_Records provided_
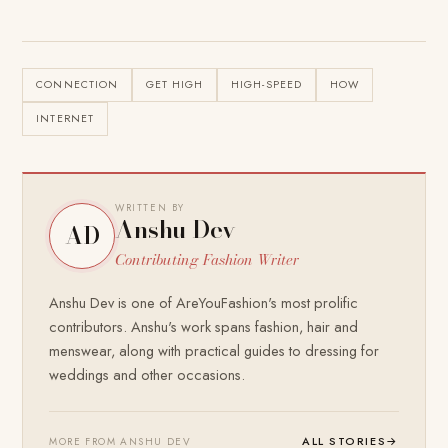
CONNECTION
GET HIGH
HIGH-SPEED
HOW
INTERNET
WRITTEN BY
Anshu Dev
AD
Contributing Fashion Writer
Anshu Dev is one of AreYouFashion's most prolific
contributors. Anshu's work spans fashion, hair and
menswear, along with practical guides to dressing for
weddings and other occasions.
ALL STORIES
→
MORE FROM ANSHU DEV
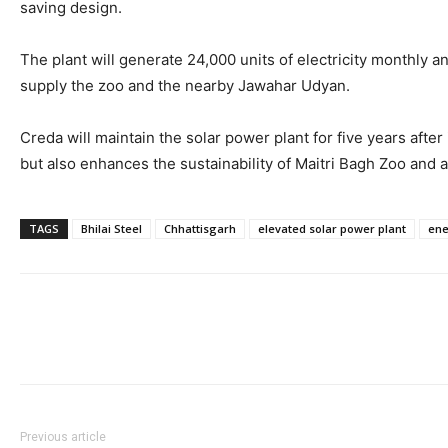
saving design.
The plant will generate 24,000 units of electricity monthly 
supply the zoo and the nearby Jawahar Udyan.
Creda will maintain the solar power plant for five years aft
but also enhances the sustainability of Maitri Bagh Zoo and a
TAGS
Bhilai Steel
Chhattisgarh
elevated solar power plant
ene
Previous article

_What to work on_
Retype every line of text from both items above without changing any wording, spelling, or line breaks, and leave out the pictures.

_Solution to this problem_
CONNECTION
GET HIGH
HIGH-SPEED
HOW
INTERNET
WRITTEN BY
Anshu Dev
AD
Contributing Fashion Writer
Anshu Dev is one of AreYouFashion's most prolific
contributors. Anshu's work spans fashion, hair and
menswear, along with practical guides to dressing for
weddings and other occasions.
ALL STORIES
→
MORE FROM ANSHU DEV
saving design.
The plant will generate 24,000 units of electricity monthly 
supply the zoo and the nearby Jawahar Udyan.
Creda will maintain the solar power plant for five years aft
but also enhances the sustainability of Maitri Bagh Zoo and a
TAGS
Bhilai Steel
Chhattisgarh
elevated solar power plant
ene
Previous article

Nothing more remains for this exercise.